LISTEN. It's Opening Day, deja vu all over again. Yogi probably didn't say that ("I didn't say everything I said") but Mr. Cub definitely did say let's play two! Lucky me, I get to play four today and tonight.
Nearly every philosopher-poet worth his salt has voiced similar sentiments. Erasmus recommended a little walk before supper and “after supper do the same.” Thomas Hobbes had an inkwell built into his walking stick to more easily jot down his brainstorms during his rambles. Jean- Jacques Rousseau claimed he could only meditate when walking: “When I stop, I cease to think,” he said. “My mind only works with my legs.” Søren Kierkegaard believed he’d walked himself into his best thoughts.

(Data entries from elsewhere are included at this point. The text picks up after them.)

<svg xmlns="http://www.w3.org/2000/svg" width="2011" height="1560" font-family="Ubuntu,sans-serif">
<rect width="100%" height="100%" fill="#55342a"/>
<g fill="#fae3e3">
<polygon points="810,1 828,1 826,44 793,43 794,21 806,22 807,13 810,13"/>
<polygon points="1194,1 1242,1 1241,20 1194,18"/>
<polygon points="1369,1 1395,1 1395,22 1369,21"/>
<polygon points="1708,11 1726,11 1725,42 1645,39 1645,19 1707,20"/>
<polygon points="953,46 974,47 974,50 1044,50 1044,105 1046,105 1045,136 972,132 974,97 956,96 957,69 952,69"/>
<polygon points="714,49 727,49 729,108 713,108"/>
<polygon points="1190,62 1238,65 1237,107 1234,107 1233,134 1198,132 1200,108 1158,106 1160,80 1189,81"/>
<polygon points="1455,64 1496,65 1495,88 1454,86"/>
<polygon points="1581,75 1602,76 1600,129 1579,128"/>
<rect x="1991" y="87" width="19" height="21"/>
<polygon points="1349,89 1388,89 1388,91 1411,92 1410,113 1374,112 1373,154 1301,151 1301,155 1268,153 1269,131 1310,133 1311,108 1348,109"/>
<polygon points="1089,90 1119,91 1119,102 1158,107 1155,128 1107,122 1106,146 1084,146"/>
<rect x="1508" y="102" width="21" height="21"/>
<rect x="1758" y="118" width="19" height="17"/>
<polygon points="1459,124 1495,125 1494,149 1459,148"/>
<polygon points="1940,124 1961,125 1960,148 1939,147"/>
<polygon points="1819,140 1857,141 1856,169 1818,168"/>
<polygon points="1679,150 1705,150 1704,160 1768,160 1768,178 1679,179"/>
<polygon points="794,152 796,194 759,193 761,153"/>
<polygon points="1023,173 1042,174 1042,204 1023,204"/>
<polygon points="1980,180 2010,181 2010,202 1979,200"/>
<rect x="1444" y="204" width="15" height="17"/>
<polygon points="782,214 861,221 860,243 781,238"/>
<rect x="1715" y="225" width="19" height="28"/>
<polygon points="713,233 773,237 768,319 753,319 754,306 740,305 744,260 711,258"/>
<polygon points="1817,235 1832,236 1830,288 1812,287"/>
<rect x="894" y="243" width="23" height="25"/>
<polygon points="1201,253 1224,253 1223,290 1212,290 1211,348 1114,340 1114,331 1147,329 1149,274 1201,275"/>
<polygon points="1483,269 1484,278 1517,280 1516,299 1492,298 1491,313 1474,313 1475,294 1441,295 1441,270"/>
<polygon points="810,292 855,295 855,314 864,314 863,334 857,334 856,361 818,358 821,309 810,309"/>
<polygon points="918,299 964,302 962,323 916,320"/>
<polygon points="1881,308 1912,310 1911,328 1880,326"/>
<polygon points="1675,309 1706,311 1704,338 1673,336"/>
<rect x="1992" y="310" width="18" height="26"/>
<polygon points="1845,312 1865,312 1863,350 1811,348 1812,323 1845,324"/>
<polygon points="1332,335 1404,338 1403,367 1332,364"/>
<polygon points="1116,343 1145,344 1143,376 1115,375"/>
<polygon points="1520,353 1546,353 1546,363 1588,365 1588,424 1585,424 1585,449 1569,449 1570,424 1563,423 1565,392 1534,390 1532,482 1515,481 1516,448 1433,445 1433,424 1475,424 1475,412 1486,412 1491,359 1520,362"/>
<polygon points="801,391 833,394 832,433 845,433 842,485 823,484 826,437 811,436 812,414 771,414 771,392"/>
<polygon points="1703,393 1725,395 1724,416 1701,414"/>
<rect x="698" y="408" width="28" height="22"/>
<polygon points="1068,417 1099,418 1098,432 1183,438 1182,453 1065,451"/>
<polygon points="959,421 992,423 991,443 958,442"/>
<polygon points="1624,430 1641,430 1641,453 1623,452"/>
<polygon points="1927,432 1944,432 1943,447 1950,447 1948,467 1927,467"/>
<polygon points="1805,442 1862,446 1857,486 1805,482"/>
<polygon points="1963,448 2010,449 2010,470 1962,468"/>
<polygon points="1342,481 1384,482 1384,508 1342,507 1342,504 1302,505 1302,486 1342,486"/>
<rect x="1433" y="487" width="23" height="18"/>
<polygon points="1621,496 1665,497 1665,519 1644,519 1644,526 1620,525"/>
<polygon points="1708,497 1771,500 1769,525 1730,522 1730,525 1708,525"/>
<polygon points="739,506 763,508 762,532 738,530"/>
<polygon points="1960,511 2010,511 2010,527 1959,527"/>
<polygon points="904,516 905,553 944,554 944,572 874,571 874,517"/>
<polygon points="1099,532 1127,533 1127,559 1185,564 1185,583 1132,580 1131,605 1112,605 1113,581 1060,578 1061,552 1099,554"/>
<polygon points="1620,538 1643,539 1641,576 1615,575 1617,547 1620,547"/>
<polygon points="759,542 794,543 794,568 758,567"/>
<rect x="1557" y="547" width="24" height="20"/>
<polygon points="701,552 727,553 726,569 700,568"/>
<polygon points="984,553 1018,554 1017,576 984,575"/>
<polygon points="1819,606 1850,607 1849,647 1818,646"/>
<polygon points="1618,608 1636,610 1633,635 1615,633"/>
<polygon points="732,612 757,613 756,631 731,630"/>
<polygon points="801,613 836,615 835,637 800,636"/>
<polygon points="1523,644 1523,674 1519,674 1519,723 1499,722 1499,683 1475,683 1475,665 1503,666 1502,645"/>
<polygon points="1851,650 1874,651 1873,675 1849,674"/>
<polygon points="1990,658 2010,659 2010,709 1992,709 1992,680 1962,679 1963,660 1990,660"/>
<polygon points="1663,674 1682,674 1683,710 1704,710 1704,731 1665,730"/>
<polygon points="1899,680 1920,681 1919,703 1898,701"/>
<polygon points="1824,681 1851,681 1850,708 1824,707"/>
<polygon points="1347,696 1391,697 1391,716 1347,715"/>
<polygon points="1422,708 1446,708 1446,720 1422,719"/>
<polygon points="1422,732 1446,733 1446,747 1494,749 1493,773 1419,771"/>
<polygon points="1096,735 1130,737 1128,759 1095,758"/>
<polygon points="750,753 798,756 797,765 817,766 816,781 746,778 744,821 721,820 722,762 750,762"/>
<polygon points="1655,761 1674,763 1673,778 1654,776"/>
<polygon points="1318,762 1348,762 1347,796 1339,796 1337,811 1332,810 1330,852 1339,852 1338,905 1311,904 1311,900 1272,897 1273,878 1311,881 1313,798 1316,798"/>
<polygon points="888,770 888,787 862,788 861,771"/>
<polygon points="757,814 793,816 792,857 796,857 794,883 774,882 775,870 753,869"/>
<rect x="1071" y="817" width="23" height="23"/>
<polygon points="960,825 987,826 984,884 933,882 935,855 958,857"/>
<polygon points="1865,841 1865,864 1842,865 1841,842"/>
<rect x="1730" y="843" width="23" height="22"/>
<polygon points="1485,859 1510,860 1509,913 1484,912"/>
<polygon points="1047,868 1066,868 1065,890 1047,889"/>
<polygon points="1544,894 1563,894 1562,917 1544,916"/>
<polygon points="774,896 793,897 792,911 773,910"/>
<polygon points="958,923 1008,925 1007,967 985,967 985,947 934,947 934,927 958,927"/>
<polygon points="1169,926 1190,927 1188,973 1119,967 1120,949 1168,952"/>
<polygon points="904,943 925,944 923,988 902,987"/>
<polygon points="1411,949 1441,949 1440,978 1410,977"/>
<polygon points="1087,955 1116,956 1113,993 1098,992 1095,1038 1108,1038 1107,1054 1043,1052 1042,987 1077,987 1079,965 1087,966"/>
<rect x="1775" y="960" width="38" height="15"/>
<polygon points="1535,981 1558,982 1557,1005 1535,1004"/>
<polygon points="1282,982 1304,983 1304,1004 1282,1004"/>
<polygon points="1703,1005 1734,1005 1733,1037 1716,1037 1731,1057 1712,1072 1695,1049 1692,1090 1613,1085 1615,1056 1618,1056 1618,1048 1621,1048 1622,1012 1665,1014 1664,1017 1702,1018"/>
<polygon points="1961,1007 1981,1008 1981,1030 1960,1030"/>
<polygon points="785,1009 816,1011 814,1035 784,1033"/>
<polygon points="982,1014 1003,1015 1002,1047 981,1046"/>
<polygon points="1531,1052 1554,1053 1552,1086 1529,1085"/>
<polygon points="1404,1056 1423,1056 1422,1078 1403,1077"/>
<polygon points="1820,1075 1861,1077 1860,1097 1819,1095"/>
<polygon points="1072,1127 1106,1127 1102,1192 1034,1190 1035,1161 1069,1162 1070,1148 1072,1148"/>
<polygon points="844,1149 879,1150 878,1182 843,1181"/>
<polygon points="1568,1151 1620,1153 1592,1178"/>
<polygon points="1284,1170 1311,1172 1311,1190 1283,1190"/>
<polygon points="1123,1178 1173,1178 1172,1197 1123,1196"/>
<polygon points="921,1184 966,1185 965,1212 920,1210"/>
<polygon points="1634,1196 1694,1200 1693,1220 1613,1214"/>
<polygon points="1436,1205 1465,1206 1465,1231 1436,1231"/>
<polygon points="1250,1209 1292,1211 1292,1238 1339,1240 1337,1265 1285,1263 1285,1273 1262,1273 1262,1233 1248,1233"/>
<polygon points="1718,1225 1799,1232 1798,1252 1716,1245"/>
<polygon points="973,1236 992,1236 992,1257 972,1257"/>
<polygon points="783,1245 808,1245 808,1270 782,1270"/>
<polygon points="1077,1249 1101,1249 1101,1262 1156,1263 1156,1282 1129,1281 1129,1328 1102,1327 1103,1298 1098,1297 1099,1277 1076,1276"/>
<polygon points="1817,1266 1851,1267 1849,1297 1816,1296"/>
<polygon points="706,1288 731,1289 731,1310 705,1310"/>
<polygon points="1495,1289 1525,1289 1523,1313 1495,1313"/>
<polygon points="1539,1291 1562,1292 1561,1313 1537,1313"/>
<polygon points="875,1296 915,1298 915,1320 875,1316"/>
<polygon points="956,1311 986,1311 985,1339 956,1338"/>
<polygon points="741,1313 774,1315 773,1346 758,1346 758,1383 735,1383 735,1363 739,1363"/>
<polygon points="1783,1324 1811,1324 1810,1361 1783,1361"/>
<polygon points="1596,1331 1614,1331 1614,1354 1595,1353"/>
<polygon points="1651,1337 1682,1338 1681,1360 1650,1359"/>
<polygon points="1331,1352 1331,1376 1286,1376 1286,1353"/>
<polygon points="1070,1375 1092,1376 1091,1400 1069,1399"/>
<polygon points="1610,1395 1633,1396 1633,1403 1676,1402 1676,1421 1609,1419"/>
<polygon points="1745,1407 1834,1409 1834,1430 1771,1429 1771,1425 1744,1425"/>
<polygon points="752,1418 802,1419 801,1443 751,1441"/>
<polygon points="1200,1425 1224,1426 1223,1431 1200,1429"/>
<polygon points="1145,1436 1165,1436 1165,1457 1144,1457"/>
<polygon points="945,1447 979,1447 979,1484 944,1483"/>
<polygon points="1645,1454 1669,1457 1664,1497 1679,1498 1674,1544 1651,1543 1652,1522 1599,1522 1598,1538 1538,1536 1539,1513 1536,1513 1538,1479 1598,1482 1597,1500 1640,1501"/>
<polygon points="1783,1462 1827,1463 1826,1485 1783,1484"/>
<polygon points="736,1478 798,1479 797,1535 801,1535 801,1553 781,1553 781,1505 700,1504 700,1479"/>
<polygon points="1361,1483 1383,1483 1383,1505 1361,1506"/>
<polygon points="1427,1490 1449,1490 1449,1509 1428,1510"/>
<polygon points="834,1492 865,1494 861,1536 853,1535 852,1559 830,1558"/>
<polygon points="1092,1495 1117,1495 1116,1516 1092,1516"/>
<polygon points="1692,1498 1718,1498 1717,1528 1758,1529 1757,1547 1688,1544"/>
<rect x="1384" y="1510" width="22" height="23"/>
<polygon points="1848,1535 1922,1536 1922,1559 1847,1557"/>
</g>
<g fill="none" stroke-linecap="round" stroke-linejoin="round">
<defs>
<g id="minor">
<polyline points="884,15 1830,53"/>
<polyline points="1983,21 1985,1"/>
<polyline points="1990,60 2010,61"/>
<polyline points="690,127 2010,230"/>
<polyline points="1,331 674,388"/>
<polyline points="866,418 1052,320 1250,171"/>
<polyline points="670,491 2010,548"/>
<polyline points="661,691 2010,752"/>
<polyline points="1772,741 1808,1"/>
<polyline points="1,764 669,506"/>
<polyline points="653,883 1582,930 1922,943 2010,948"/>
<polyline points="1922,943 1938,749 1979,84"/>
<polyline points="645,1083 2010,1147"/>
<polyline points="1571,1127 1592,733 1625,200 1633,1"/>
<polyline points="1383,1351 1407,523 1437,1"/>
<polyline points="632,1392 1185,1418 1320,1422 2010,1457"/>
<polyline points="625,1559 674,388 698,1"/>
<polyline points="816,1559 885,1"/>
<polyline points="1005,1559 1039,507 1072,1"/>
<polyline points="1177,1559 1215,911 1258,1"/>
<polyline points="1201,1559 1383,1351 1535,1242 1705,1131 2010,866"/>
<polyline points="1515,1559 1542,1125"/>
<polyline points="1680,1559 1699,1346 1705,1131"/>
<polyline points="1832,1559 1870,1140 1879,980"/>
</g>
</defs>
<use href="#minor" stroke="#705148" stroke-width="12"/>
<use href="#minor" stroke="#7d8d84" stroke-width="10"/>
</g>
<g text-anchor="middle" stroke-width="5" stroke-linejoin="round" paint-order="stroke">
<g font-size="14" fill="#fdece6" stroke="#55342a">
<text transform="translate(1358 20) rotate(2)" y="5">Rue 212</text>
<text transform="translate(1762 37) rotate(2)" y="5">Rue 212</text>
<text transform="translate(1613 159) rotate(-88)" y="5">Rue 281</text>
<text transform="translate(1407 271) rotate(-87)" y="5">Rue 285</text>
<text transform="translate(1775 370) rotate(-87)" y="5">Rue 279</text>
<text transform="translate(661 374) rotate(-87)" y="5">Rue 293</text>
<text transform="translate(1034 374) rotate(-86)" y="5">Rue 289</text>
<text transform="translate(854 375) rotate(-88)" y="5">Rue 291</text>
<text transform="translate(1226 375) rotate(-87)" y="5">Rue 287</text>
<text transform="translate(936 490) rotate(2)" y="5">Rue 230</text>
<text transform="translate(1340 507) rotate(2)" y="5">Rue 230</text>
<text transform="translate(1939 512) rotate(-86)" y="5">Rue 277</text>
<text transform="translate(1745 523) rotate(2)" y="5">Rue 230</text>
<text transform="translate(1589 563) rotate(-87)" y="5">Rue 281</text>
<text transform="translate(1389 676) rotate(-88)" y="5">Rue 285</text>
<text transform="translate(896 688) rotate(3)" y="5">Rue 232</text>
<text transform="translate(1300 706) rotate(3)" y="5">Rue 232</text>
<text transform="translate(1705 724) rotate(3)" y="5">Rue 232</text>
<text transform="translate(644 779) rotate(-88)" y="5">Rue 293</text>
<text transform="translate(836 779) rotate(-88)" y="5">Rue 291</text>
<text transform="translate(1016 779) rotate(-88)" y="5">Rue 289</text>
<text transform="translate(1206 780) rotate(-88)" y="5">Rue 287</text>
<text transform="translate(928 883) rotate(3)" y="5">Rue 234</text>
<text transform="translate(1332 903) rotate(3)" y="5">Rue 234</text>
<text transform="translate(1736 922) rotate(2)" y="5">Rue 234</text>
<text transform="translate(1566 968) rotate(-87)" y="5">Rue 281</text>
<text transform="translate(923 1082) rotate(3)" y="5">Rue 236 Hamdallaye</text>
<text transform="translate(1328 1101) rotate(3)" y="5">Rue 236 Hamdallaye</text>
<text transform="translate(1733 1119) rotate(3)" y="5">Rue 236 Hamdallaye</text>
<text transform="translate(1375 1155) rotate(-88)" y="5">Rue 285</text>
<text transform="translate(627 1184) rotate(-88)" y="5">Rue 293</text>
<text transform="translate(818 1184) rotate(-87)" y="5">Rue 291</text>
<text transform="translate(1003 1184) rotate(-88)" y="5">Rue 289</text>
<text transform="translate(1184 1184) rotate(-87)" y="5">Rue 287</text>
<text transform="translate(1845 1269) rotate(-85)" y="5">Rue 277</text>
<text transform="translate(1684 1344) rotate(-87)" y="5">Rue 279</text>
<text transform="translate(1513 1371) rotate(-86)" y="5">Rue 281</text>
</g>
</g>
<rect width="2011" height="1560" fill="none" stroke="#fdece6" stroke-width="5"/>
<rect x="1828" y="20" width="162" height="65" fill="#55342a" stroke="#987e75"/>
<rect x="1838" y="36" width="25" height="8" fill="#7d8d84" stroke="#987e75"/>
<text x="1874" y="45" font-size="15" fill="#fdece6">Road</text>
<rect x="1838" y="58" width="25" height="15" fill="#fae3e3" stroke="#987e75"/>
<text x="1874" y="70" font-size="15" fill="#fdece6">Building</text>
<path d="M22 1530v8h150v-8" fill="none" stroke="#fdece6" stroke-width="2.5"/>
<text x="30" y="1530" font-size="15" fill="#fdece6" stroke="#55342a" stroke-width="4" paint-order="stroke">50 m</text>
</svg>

In his brief life Henry David Thoreau walked an estimated 250,000 miles, or ten times the circumference of earth. “I think that I cannot preserve my health and spirits,” wrote Thoreau, “unless I spend four hours a day at least – and it is commonly more than that – sauntering through the woods and over the hills and fields absolutely free from worldly engagements.” Thoreau’s landlord and mentor Ralph Waldo Emerson characterized walking as “gymnastics for the mind...”
"Gymnastics for the mind" could just be another name for philosophy, which I follow William James in defining simply as "an unusually stubborn effort to think clearly." And sometimes, philosophy is an equally stubborn effort to stop over-thinking. Woody Allen's character (in Manhattan was it, Ed?) said the brain is our most over-rated organ.
Another baseball sage, Johnny Damon, once said that thinking too much only hurts the team. "Ninety percent mental"? We'll see about that too.